Selected excerpt »
----

The pseries machine type doesn't usually use the 'pvpanic' device as such,
because it has a firmware/hypervisor facility with roughly the same
purpose.  The 'ibm,os-term' RTAS call notifies the hypervisor that the
guest has crashed.

Our implementation of this call was sending a GUEST_PANICKED qmp event;
however, it was not doing the other usual panic actions, making its
behaviour different from pvpanic for no good reason.

To correct this, we should call qemu_system_guest_panicked() rather than
directly sending the panic event.

Signed-off-by: David Gibson <da...@gibson.dropbear.id.au>
---
 hw/ppc/spapr_rtas.c | 7 ++-----
 1 file changed, 2 insertions(+), 5 deletions(-)

----

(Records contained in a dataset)
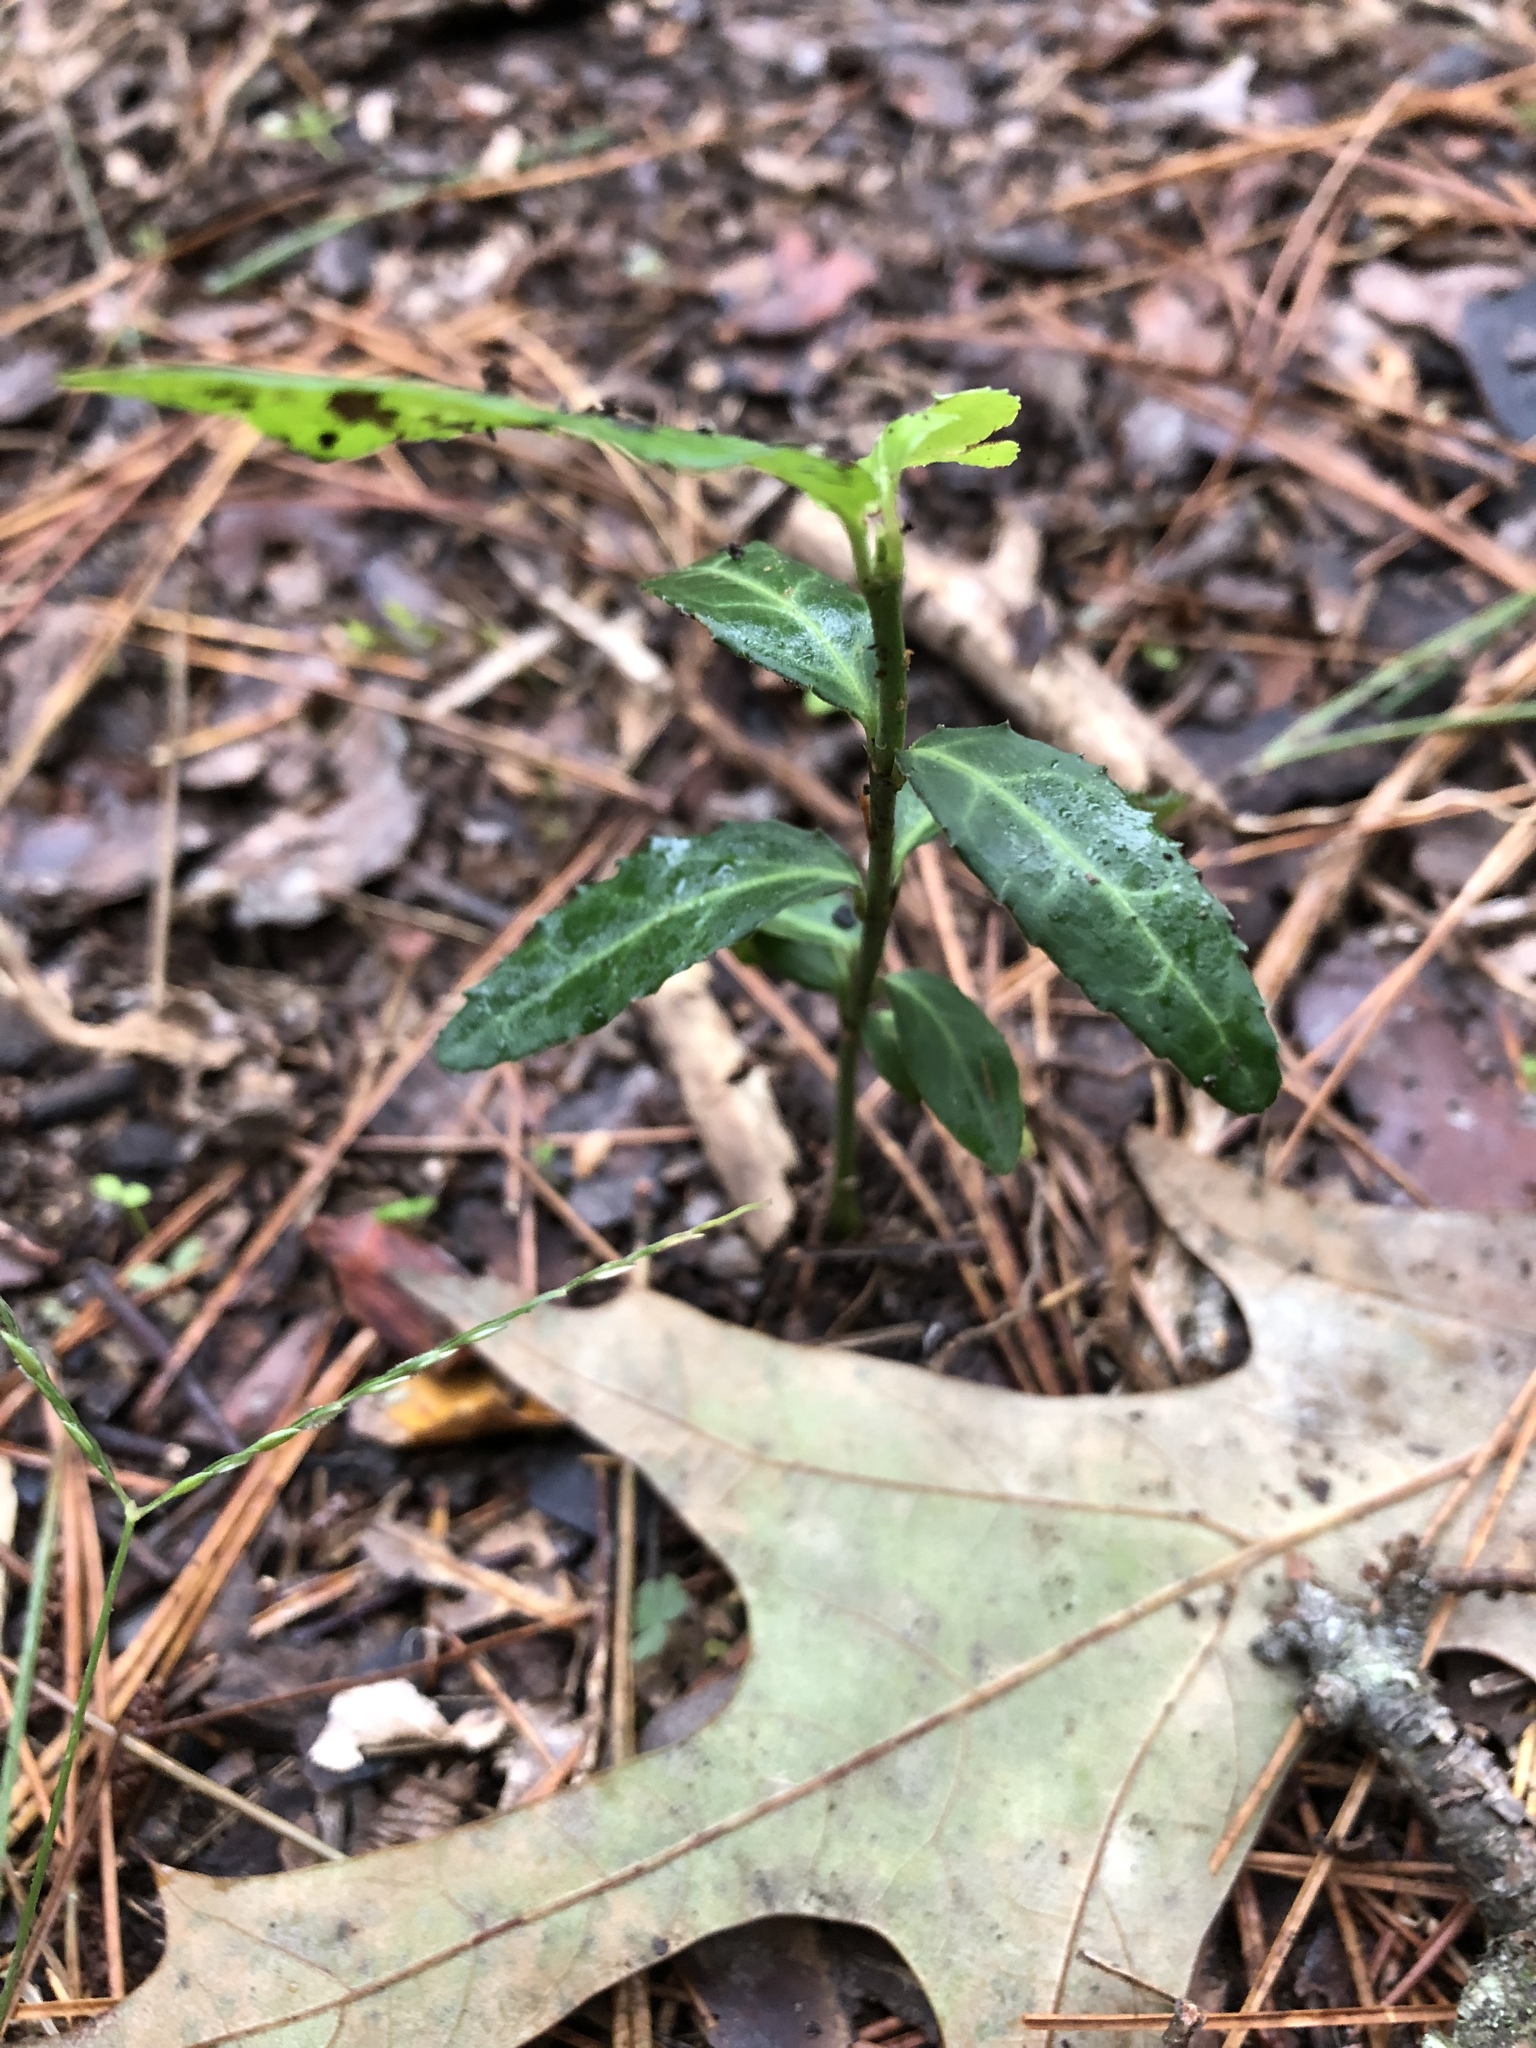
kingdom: Plantae
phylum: Tracheophyta
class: Magnoliopsida
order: Ericales
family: Ericaceae
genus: Chimaphila
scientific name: Chimaphila maculata
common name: Spotted pipsissewa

----

Required actions »
1/ Quote everything in the commit message about the pseries crash call from "The pseries machine" down to "the panic event.".
2/ Print the dataset listing above line for line, including every entry, and leave out the pictures.

Responses for each task »
1/
The pseries machine type doesn't usually use the 'pvpanic' device as such,
because it has a firmware/hypervisor facility with roughly the same
purpose.  The 'ibm,os-term' RTAS call notifies the hypervisor that the
guest has crashed.

Our implementation of this call was sending a GUEST_PANICKED qmp event;
however, it was not doing the other usual panic actions, making its
behaviour different from pvpanic for no good reason.

To correct this, we should call qemu_system_guest_panicked() rather than
directly sending the panic event.

2/
kingdom: Plantae
phylum: Tracheophyta
class: Magnoliopsida
order: Ericales
family: Ericaceae
genus: Chimaphila
scientific name: Chimaphila maculata
common name: Spotted pipsissewa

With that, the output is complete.